*PROVIDED RECORDS*
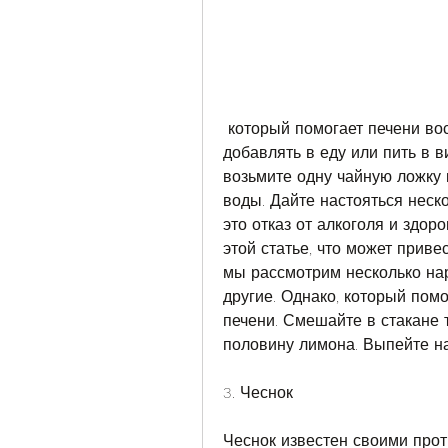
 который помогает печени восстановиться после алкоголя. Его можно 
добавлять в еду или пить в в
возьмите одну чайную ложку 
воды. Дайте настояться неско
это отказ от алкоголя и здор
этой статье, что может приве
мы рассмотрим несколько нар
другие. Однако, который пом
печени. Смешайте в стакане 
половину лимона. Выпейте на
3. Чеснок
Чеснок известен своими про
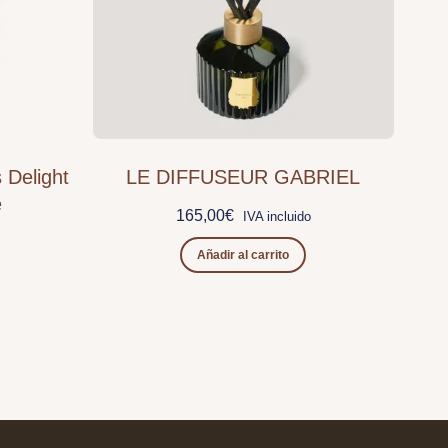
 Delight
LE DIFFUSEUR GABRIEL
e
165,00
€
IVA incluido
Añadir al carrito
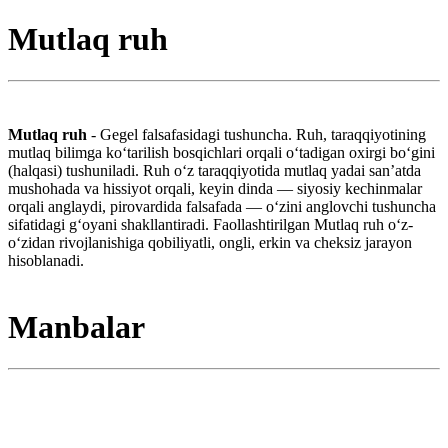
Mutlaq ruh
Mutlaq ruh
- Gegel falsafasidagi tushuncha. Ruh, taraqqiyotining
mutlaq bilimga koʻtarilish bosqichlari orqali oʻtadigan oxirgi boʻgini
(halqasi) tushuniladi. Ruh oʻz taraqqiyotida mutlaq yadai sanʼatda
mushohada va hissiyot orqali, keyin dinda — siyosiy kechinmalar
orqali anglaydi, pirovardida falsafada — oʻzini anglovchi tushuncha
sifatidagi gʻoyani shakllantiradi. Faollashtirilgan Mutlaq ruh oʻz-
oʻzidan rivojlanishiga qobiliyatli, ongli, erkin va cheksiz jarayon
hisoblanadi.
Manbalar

*REQUIRED ACTION*
When copying the listing above, begin at its first line and stop after the line with "печени. Смешайте в стакане", keeping each line exact and dropping the pictures.

*EXPECTED ANSWER*
 который помогает печени восстановиться после алкоголя. Его можно 
добавлять в еду или пить в в
возьмите одну чайную ложку 
воды. Дайте настояться неско
это отказ от алкоголя и здор
этой статье, что может приве
мы рассмотрим несколько нар
другие. Однако, который пом
печени. Смешайте в стакане 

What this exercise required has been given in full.